┌─ EXERCISE MATERIAL

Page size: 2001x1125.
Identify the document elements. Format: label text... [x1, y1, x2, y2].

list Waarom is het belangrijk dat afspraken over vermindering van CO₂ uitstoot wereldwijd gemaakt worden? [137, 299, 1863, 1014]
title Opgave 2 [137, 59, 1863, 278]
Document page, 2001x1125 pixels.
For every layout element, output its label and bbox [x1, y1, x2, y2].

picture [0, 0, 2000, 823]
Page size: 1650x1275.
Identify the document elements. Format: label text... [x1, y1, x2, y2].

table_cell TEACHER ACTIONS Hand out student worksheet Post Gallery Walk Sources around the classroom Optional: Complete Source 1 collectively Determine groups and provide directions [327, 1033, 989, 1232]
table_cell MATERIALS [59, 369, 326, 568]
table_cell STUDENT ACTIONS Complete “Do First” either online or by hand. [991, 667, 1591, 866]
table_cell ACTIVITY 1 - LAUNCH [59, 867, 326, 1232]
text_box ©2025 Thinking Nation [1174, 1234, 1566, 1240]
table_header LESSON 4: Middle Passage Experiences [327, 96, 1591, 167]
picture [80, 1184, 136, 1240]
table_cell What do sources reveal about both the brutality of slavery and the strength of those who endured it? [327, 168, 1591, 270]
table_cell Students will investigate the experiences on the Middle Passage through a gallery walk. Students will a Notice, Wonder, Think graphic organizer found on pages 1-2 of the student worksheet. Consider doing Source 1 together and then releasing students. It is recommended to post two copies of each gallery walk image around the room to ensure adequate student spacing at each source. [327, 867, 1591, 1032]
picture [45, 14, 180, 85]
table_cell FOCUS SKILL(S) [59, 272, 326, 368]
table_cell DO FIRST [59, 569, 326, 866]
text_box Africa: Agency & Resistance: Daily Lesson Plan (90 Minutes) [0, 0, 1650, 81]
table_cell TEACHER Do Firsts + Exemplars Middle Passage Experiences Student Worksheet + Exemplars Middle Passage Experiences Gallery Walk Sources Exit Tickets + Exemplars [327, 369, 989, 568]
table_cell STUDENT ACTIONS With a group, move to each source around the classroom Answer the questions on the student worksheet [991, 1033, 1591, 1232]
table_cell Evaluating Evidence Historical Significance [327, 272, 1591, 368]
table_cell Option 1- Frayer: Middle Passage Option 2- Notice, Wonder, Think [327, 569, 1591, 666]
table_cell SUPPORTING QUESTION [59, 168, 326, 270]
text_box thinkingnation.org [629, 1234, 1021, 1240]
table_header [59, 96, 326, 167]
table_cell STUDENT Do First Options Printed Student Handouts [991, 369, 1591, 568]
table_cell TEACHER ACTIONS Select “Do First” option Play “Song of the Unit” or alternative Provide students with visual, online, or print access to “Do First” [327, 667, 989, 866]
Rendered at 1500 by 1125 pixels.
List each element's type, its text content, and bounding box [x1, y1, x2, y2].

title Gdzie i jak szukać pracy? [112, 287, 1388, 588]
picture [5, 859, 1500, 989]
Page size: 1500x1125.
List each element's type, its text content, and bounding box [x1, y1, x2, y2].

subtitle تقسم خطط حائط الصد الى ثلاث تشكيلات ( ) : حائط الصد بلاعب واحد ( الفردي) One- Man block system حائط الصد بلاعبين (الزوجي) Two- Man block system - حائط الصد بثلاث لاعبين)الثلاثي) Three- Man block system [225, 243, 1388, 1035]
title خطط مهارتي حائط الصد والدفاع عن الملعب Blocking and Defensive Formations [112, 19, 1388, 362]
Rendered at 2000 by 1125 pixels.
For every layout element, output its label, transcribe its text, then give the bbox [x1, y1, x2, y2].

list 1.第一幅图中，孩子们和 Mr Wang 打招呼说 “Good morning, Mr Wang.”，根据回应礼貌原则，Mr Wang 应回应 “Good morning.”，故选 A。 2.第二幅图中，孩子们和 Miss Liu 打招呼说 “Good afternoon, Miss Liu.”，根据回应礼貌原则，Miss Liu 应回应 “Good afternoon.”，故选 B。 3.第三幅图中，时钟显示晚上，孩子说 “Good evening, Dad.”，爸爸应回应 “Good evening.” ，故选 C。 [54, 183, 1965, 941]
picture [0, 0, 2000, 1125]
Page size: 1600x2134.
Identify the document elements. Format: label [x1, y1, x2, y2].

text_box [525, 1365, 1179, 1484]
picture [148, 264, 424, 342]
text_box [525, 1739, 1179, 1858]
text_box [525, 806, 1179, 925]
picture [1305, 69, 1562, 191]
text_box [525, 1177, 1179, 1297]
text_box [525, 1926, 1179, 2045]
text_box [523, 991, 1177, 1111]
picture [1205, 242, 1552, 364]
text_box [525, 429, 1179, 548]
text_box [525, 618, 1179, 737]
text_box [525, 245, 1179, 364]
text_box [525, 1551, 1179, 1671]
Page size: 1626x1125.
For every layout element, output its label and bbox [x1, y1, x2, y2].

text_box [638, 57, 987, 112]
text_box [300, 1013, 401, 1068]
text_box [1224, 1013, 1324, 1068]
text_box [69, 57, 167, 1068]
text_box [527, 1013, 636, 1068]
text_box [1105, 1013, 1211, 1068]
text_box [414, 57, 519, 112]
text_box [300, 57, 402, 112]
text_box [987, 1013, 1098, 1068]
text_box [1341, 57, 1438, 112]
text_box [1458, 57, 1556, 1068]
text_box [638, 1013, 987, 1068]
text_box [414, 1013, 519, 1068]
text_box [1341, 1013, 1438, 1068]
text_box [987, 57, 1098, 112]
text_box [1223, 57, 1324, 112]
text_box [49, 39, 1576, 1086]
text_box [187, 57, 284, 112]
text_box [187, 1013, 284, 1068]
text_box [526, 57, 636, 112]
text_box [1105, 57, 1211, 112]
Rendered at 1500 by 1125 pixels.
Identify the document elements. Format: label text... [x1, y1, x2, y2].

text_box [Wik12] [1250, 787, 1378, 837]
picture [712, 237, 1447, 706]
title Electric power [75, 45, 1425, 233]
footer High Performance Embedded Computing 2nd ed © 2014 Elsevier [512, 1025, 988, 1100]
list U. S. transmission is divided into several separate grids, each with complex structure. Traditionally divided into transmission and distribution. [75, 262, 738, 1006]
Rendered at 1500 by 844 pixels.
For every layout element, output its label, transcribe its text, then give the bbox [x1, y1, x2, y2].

└─

**HOW TO COMPLETE THIS TASK**
Please output every record, keeping each line exact.

**COMPLETED TASK**
Page size: 2001x1125.
Identify the document elements. Format: label text... [x1, y1, x2, y2].

list Waarom is het belangrijk dat afspraken over vermindering van CO₂ uitstoot wereldwijd gemaakt worden? [137, 299, 1863, 1014]
title Opgave 2 [137, 59, 1863, 278]
Document page, 2001x1125 pixels.
For every layout element, output its label and bbox [x1, y1, x2, y2].

picture [0, 0, 2000, 823]
Page size: 1650x1275.
Identify the document elements. Format: label text... [x1, y1, x2, y2].

table_cell TEACHER ACTIONS Hand out student worksheet Post Gallery Walk Sources around the classroom Optional: Complete Source 1 collectively Determine groups and provide directions [327, 1033, 989, 1232]
table_cell MATERIALS [59, 369, 326, 568]
table_cell STUDENT ACTIONS Complete “Do First” either online or by hand. [991, 667, 1591, 866]
table_cell ACTIVITY 1 - LAUNCH [59, 867, 326, 1232]
text_box ©2025 Thinking Nation [1174, 1234, 1566, 1240]
table_header LESSON 4: Middle Passage Experiences [327, 96, 1591, 167]
picture [80, 1184, 136, 1240]
table_cell What do sources reveal about both the brutality of slavery and the strength of those who endured it? [327, 168, 1591, 270]
table_cell Students will investigate the experiences on the Middle Passage through a gallery walk. Students will a Notice, Wonder, Think graphic organizer found on pages 1-2 of the student worksheet. Consider doing Source 1 together and then releasing students. It is recommended to post two copies of each gallery walk image around the room to ensure adequate student spacing at each source. [327, 867, 1591, 1032]
picture [45, 14, 180, 85]
table_cell FOCUS SKILL(S) [59, 272, 326, 368]
table_cell DO FIRST [59, 569, 326, 866]
text_box Africa: Agency & Resistance: Daily Lesson Plan (90 Minutes) [0, 0, 1650, 81]
table_cell TEACHER Do Firsts + Exemplars Middle Passage Experiences Student Worksheet + Exemplars Middle Passage Experiences Gallery Walk Sources Exit Tickets + Exemplars [327, 369, 989, 568]
table_cell STUDENT ACTIONS With a group, move to each source around the classroom Answer the questions on the student worksheet [991, 1033, 1591, 1232]
table_cell Evaluating Evidence Historical Significance [327, 272, 1591, 368]
table_cell Option 1- Frayer: Middle Passage Option 2- Notice, Wonder, Think [327, 569, 1591, 666]
table_cell SUPPORTING QUESTION [59, 168, 326, 270]
text_box thinkingnation.org [629, 1234, 1021, 1240]
table_header [59, 96, 326, 167]
table_cell STUDENT Do First Options Printed Student Handouts [991, 369, 1591, 568]
table_cell TEACHER ACTIONS Select “Do First” option Play “Song of the Unit” or alternative Provide students with visual, online, or print access to “Do First” [327, 667, 989, 866]
Rendered at 1500 by 1125 pixels.
List each element's type, its text content, and bounding box [x1, y1, x2, y2].

title Gdzie i jak szukać pracy? [112, 287, 1388, 588]
picture [5, 859, 1500, 989]
Page size: 1500x1125.
List each element's type, its text content, and bounding box [x1, y1, x2, y2].

subtitle تقسم خطط حائط الصد الى ثلاث تشكيلات ( ) : حائط الصد بلاعب واحد ( الفردي) One- Man block system حائط الصد بلاعبين (الزوجي) Two- Man block system - حائط الصد بثلاث لاعبين)الثلاثي) Three- Man block system [225, 243, 1388, 1035]
title خطط مهارتي حائط الصد والدفاع عن الملعب Blocking and Defensive Formations [112, 19, 1388, 362]
Rendered at 2000 by 1125 pixels.
For every layout element, output its label, transcribe its text, then give the bbox [x1, y1, x2, y2].

list 1.第一幅图中，孩子们和 Mr Wang 打招呼说 “Good morning, Mr Wang.”，根据回应礼貌原则，Mr Wang 应回应 “Good morning.”，故选 A。 2.第二幅图中，孩子们和 Miss Liu 打招呼说 “Good afternoon, Miss Liu.”，根据回应礼貌原则，Miss Liu 应回应 “Good afternoon.”，故选 B。 3.第三幅图中，时钟显示晚上，孩子说 “Good evening, Dad.”，爸爸应回应 “Good evening.” ，故选 C。 [54, 183, 1965, 941]
picture [0, 0, 2000, 1125]
Page size: 1600x2134.
Identify the document elements. Format: label [x1, y1, x2, y2].

text_box [525, 1365, 1179, 1484]
picture [148, 264, 424, 342]
text_box [525, 1739, 1179, 1858]
text_box [525, 806, 1179, 925]
picture [1305, 69, 1562, 191]
text_box [525, 1177, 1179, 1297]
text_box [525, 1926, 1179, 2045]
text_box [523, 991, 1177, 1111]
picture [1205, 242, 1552, 364]
text_box [525, 429, 1179, 548]
text_box [525, 618, 1179, 737]
text_box [525, 245, 1179, 364]
text_box [525, 1551, 1179, 1671]
Page size: 1626x1125.
For every layout element, output its label and bbox [x1, y1, x2, y2].

text_box [638, 57, 987, 112]
text_box [300, 1013, 401, 1068]
text_box [1224, 1013, 1324, 1068]
text_box [69, 57, 167, 1068]
text_box [527, 1013, 636, 1068]
text_box [1105, 1013, 1211, 1068]
text_box [414, 57, 519, 112]
text_box [300, 57, 402, 112]
text_box [987, 1013, 1098, 1068]
text_box [1341, 57, 1438, 112]
text_box [1458, 57, 1556, 1068]
text_box [638, 1013, 987, 1068]
text_box [414, 1013, 519, 1068]
text_box [1341, 1013, 1438, 1068]
text_box [987, 57, 1098, 112]
text_box [1223, 57, 1324, 112]
text_box [49, 39, 1576, 1086]
text_box [187, 57, 284, 112]
text_box [187, 1013, 284, 1068]
text_box [526, 57, 636, 112]
text_box [1105, 57, 1211, 112]
Rendered at 1500 by 1125 pixels.
Identify the document elements. Format: label text... [x1, y1, x2, y2].

text_box [Wik12] [1250, 787, 1378, 837]
picture [712, 237, 1447, 706]
title Electric power [75, 45, 1425, 233]
footer High Performance Embedded Computing 2nd ed © 2014 Elsevier [512, 1025, 988, 1100]
list U. S. transmission is divided into several separate grids, each with complex structure. Traditionally divided into transmission and distribution. [75, 262, 738, 1006]
Rendered at 1500 by 844 pixels.
For every layout element, output its label, transcribe its text, then give the bbox [x1, y1, x2, y2].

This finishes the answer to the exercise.